WNK1 is a member of a novel serine/threonine kinase family, With-No-K, (lysine). Intronic deletions in the encoding gene cause Gordon syndrome, an autosomal dominant, hypertensive, hyperkalemic disorder particularly responsive to thiazide diuretics, a first-line treatment in essential hypertension. To elucidate the novel WNK1 BP control pathway active in distal nephron, WNK1 expression in mouse was studied. It was found that WNK1 is highly expressed in testis > heart, lung, kidney, placenta > skeletal muscle, brain, and widely at low levels. Several WNK1 transcript classes are demonstrated, showing tissue-, developmental-, and nephron-segment-specific expression. Importantly, in kidney, the most prominent transcripts are smaller than elsewhere, having the first four exons replaced by an alternative 5'-exon, deleting the kinase domain, and showing strong distal nephron expression, whereas larger transcripts show low-level widespread distribution. Alternative splicing of exons 11 and 12 is prominent-for example, transcripts containing exon 11 are abundant in neural tissues, testis, and secondary renal transcripts but are predominantly absent in placenta. The transcriptional diversity generated by these events would produce proteins greatly differing in both structure and function. These findings help further define and clarify the role of WNK1 and the thiazide-responsive pathway relevant to essential hypertension in which it participates.

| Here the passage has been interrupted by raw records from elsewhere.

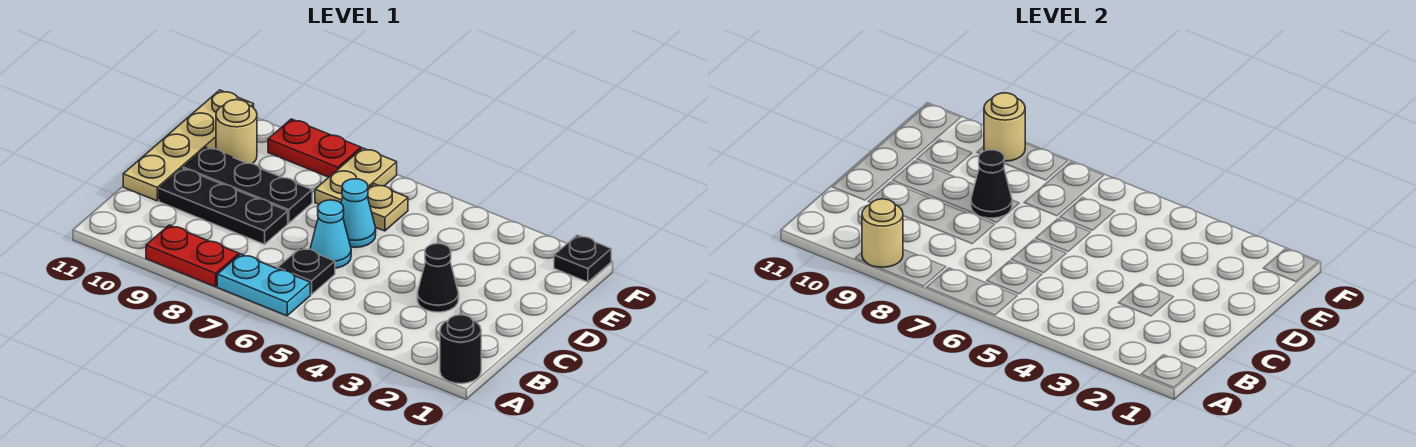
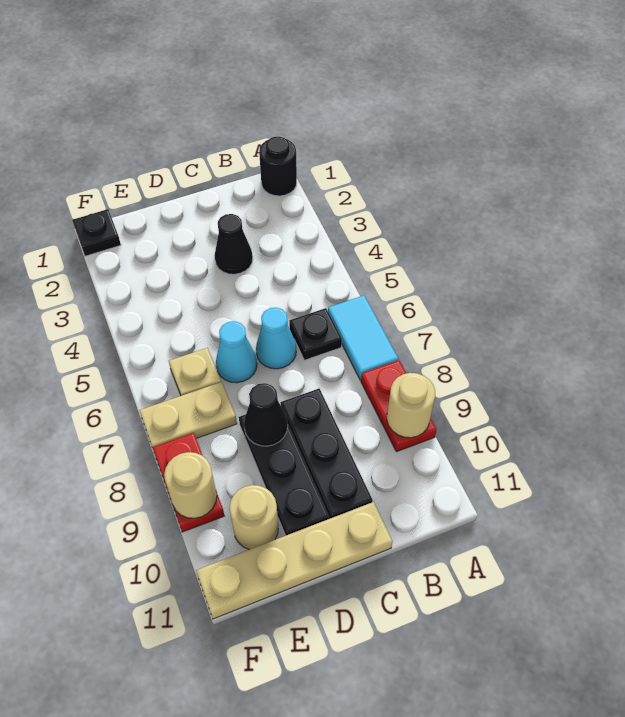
cyan 1x2 plate [217,254,310,316] -> cyan 1x2 tile [328,295,398,380]

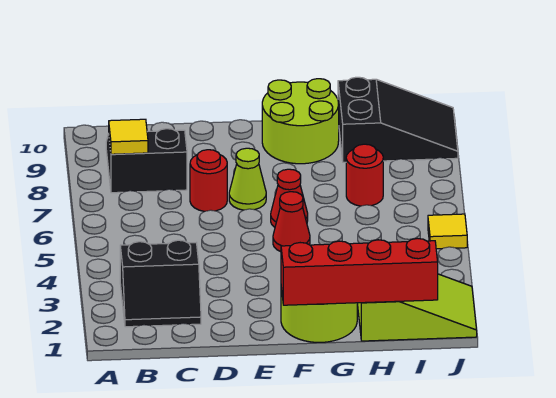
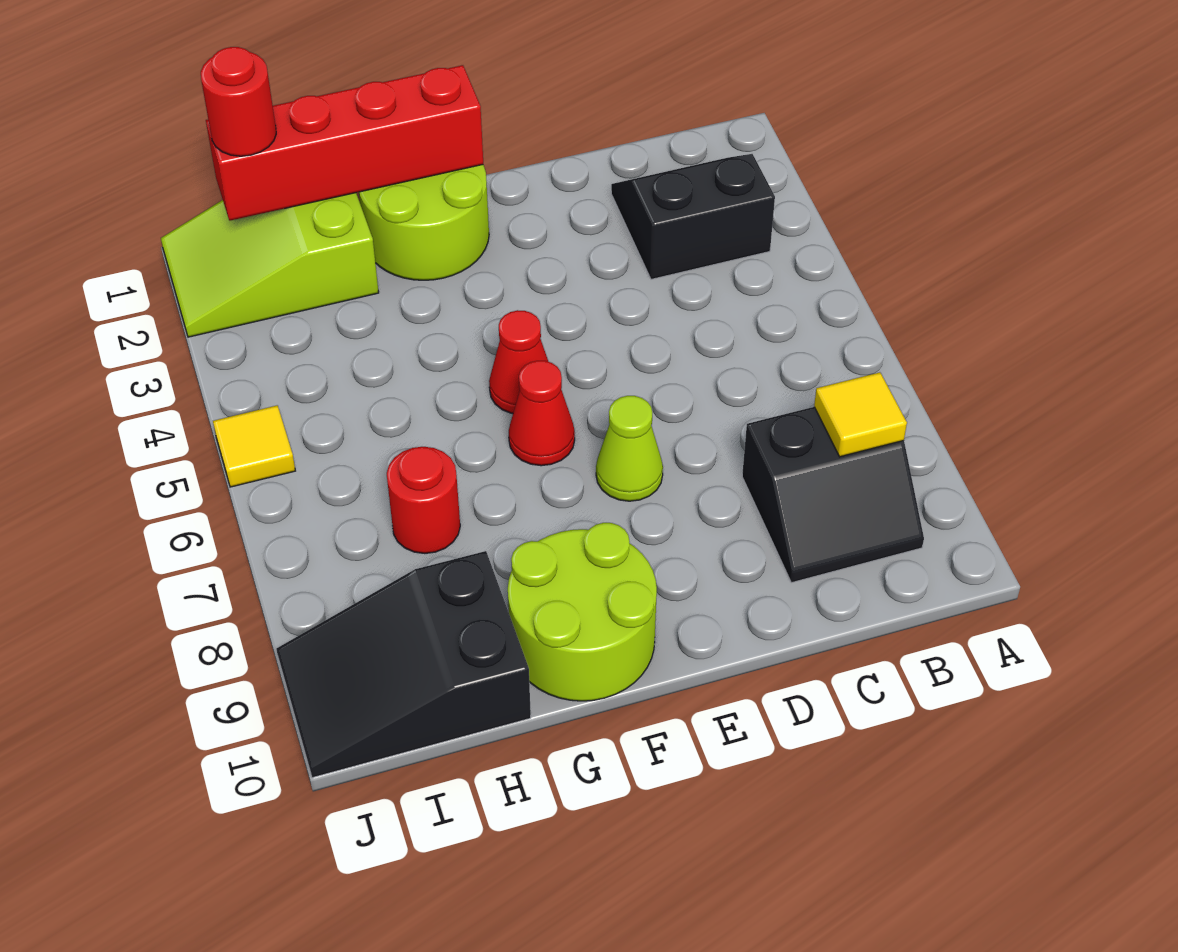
red 1x1 round brick [190,150,227,211] -> red 1x1 round brick moved to [201,47,276,156]

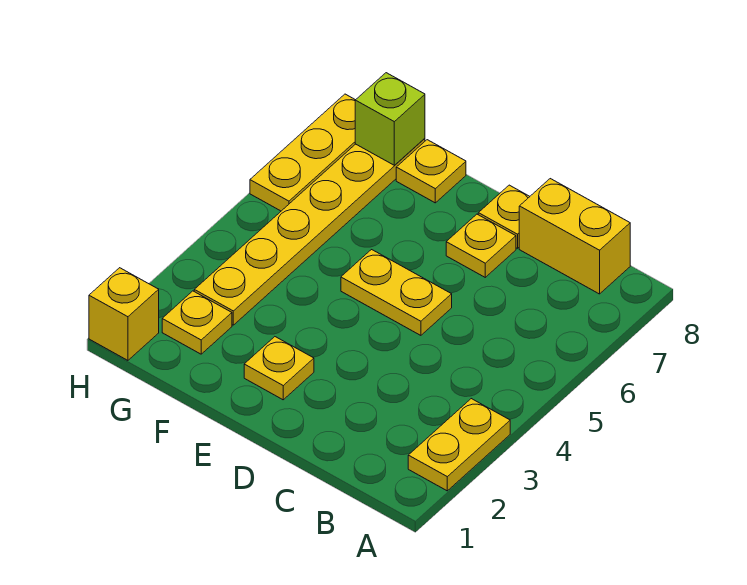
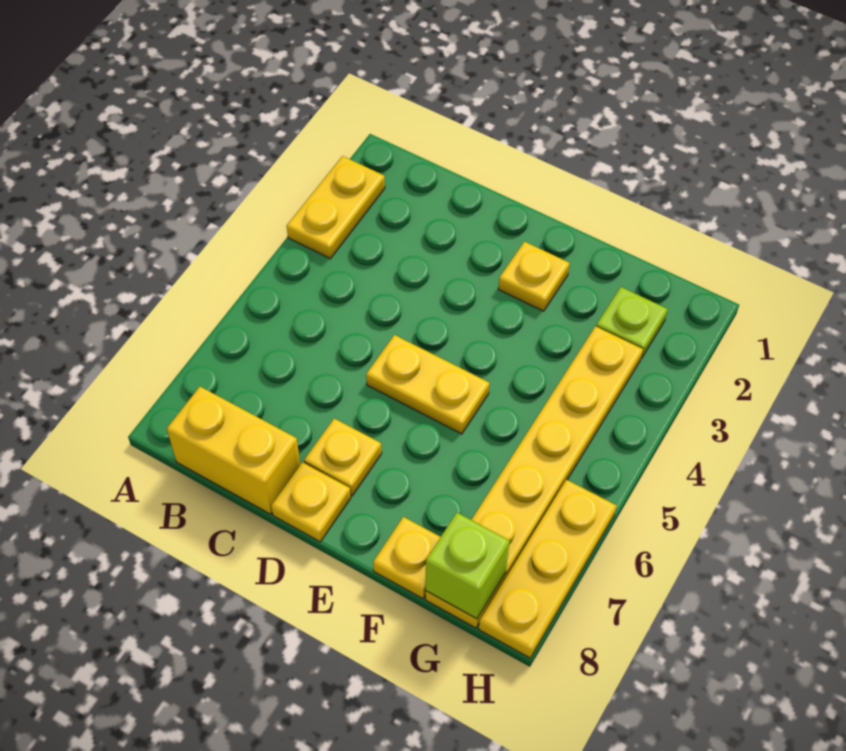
yellow 1x1 plate [162,291,232,354] -> lime 1x1 plate [596,287,668,359]
yellow 1x1 brick [89,268,159,360] -> none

Sgk1 gene expression in kidney and its regulation by aldosterone: spatio-temporal heterogeneity and quantitative analysis.

The serine-threonine kinase sgk1 was recently identified as a gene rapidly induced by mineralocorticoids, resulting in increased sodium transport in vitro. To carefully localize and quantify the renal sgk1 expression response to aldosterone, in situ hybridization was performed on kidneys of mice having aldosterone excess over a range of doses and durations. In control and adrenalectomized animals, the glomeruli and inner medullary collecting ducts were the major sites of sgk1 expression, which was maintained independent of aldosterone. Sgk1 upregulation induced by aldosterone excess exhibited spatio-temporal heterogeneity. Both acute (3-h) and chronic (6-d) aldosterone excess stimulated sgk1 expression in the distal nephron, i.e., from the distal convoluted tubules through to the outer medullary collecting ducts. Treatments for 6 d with low sodium diet (0.03% [I]) and aldosterone infusions (50 microg/kg per d [II], 150 microg/kg per d [III], and 750 microg/kg per d [IV]) generated elevation of circulating aldosterone. Across these treatments (I through IV), the circulating level correlated with the progressive induction of sgk1 expression, with highly stimulated tubules first appearing in cortex (I) and continuing downward (II) until there was a strong stimulation throughout outer medulla (III and IV). Interestingly, chronic but not acute aldosterone excess caused a slight increase of sgk1 expression in glomerulus (30 to 50%; P < 0.01) and a dramatic downregulation in the initial portion of inner medulla, which could result from diminished interstitial osmolarity. Relative quantification (versus control) of sgk1 upregulation in individual tubules revealed: (1) a 1.8-fold increase of sgk1 mRNA at 3 h (150 microg/kg injection) and (2) a dose-dependence of chronic upregulation reaching a ceiling of eightfold elevation.